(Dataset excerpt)
*-*-*

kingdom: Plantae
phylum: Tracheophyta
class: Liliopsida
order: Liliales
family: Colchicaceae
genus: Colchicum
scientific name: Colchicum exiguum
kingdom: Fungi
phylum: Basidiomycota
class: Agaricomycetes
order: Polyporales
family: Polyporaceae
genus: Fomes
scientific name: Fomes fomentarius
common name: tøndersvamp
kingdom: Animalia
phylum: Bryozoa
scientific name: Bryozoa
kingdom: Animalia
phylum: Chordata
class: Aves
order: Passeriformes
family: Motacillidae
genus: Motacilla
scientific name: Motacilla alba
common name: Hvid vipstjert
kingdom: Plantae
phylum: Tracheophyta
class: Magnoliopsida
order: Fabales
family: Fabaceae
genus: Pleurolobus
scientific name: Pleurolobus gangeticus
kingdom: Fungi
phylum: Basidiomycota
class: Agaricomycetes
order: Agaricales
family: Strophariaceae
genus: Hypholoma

*-*-*

What this task involves: Edit the lines above by replacing each "scientific name" with "species", keeping everything else the same.

Written solution:
kingdom: Plantae
phylum: Tracheophyta
class: Liliopsida
order: Liliales
family: Colchicaceae
genus: Colchicum
species: Colchicum exiguum
kingdom: Fungi
phylum: Basidiomycota
class: Agaricomycetes
order: Polyporales
family: Polyporaceae
genus: Fomes
species: Fomes fomentarius
common name: tøndersvamp
kingdom: Animalia
phylum: Bryozoa
species: Bryozoa
kingdom: Animalia
phylum: Chordata
class: Aves
order: Passeriformes
family: Motacillidae
genus: Motacilla
species: Motacilla alba
common name: Hvid vipstjert
kingdom: Plantae
phylum: Tracheophyta
class: Magnoliopsida
order: Fabales
family: Fabaceae
genus: Pleurolobus
species: Pleurolobus gangeticus
kingdom: Fungi
phylum: Basidiomycota
class: Agaricomycetes
order: Agaricales
family: Strophariaceae
genus: Hypholoma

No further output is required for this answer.